The key is to distinguish between long- and short-range interests.

A perennial argument advanced for aid is that 80 cents out of every dollar is spent in the United States. That is disingenous. Those who believe in aid do not do so for that reason. More to the point, if aid is good because some of the money is spent in the United States, it is better if all of it is spent here on strictly domestic projects.

Parochial arguments for aid promote selfishness rather than a broader sense of our common interests. They also devalue aid programs in the eyes of the recipients.

Once we see that aid is in our interest, we can stop plastering AID logos on schools, dams and other projects funded overseas. The habit is as offensive as putting our own initials on the Christmas presents we give away each year. Realizing that aid is in the interest of recipient and donor alike, we can stop thinking of it as a temporary expedient and recognize that there will always be some other country or people whose conditions can be improved.
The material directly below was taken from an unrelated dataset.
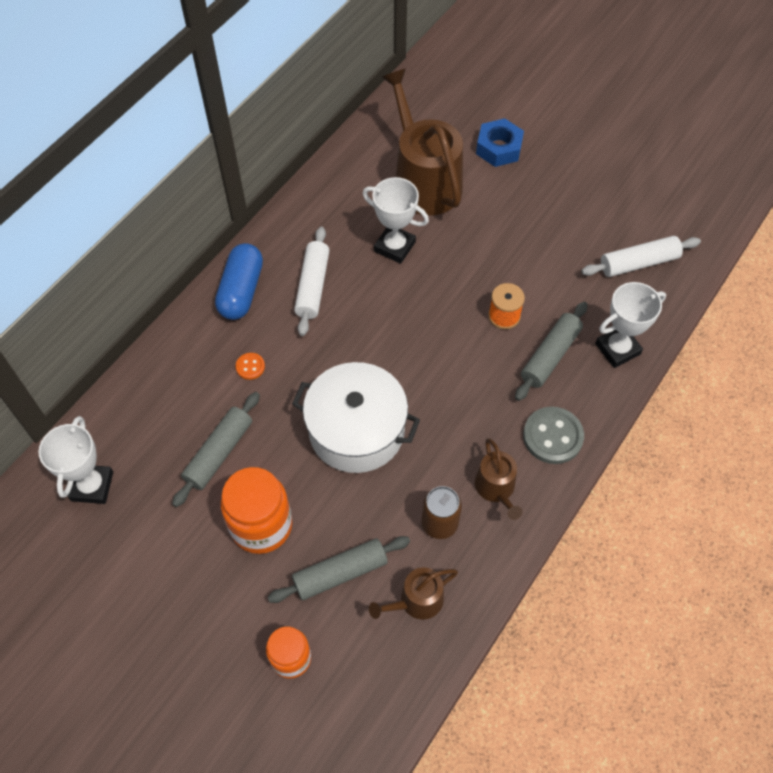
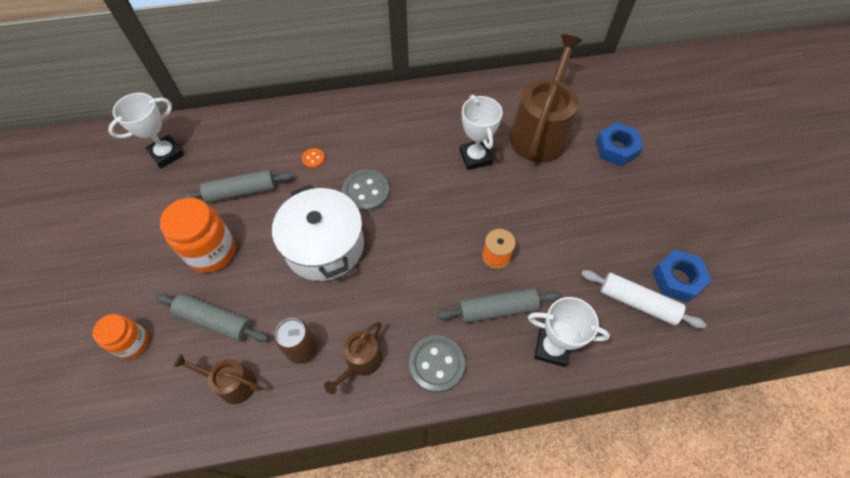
camera: 45 degrees right, 0 degrees up
(241, 291) = (359, 113): blue capsule -> none
(312, 286) = (400, 142): white rolling pin -> none
(336, 355) = (366, 192): none -> grey button
(646, 221) = (677, 279): none -> blue nut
At the same time we can consider arrangements to make aid truly collaborative. One dramatic change in the last 25 years is the emergence of indigenous development institutions overseas capable of using resources effectively without detailed American direction. We must learn to help these organizations do the job of development.

"The folly of foreign aid since 1946," Sen. Jesse Helms (R-N.C.) said on the Senate floor several years back, "is an alarming symptom of what is wrong with the federal government -- and the country."

Helms, certainly no supporter of foreign aid, had a point, if for all the wrong reasons. Until the government and the people put aid in a new perspective, not as a parochial interest but as a true national interest, it will limp along neither doing as well as it can nor as well as it should.

John Hamilton, a journalist, is author of "Main Street America and The Third World." John Sullivan was assistant administrator for Asia of the Agency for International Development in the Carter administration. Both have worked on the House Foreign Affairs Committe.